* Vorliegender Text
......
- Maximilian Wagner
Die Akte Nikolic - Aufstieg und Fall des serbischen Torwarttalents
Đorđe Nikolić, wie man ihn in seinem Heimatland korrekt schreibt, zählt seit Sommer 2015 zu den spannendsten Torwarttalenten Serbiens. Schon früh entschied er sich für einen Wechsel zum FC Basel. Ob dies langfristig auf seine Karriere gesehen die richtige Entscheidung war? Im letzten August nach Omlins Abgang zu Montpellier zur neuen Nr. 1 befördert, sieht seine Situation nun sehr kompliziert aus. Bolzplazz analysiert die Lage.
......
* Material
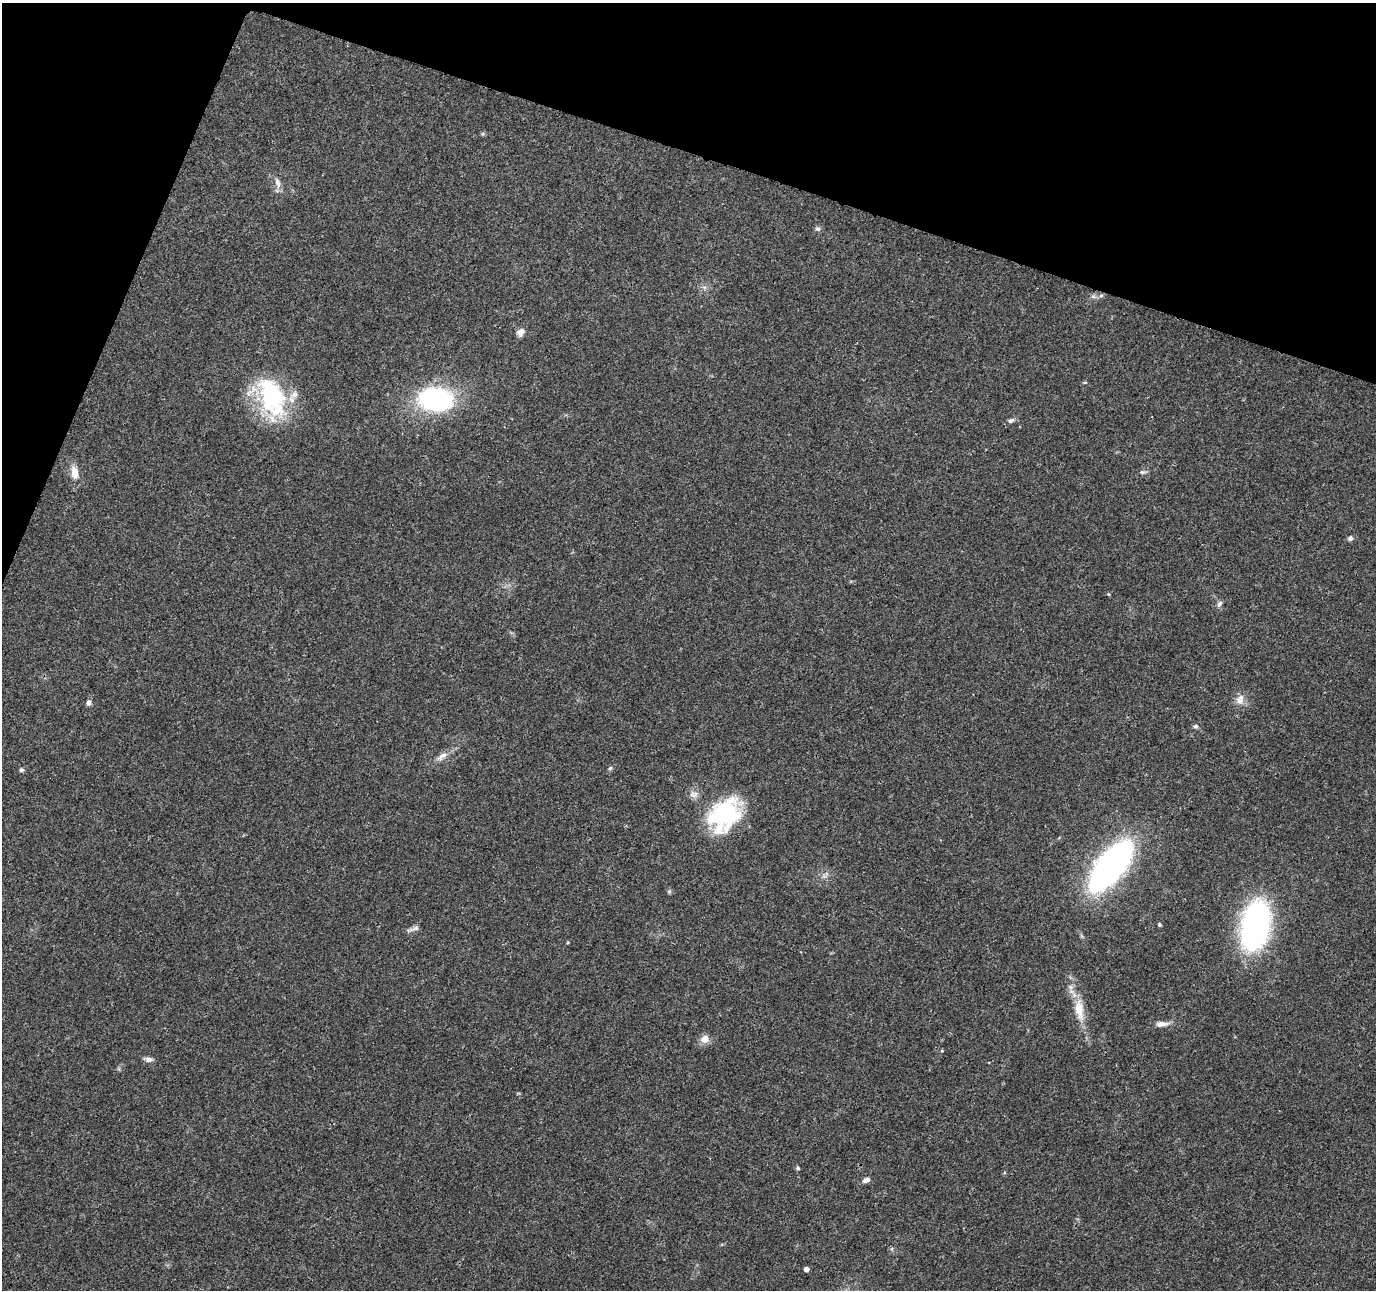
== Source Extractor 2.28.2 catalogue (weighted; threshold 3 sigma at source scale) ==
......
* Zu erledigen
A. Gib aus dem Text über Nikolić die Stelle von „- Maximilian Wagner“ bis „analysiert die Lage.“ wortgetreu wieder.
B. Erkläre in ein bis drei Sätzen, warum der Text über Nikolić seinen Namen in der Form „Đorđe Nikolić“ angibt.

* Die Lösungen
A.
- Maximilian Wagner
Die Akte Nikolic - Aufstieg und Fall des serbischen Torwarttalents
Đorđe Nikolić, wie man ihn in seinem Heimatland korrekt schreibt, zählt seit Sommer 2015 zu den spannendsten Torwarttalenten Serbiens. Schon früh entschied er sich für einen Wechsel zum FC Basel. Ob dies langfristig auf seine Karriere gesehen die richtige Entscheidung war? Im letzten August nach Omlins Abgang zu Montpellier zur neuen Nr. 1 befördert, sieht seine Situation nun sehr kompliziert aus. Bolzplazz analysiert die Lage.

B. So schreibt man seinen Namen in seinem Heimatland korrekt.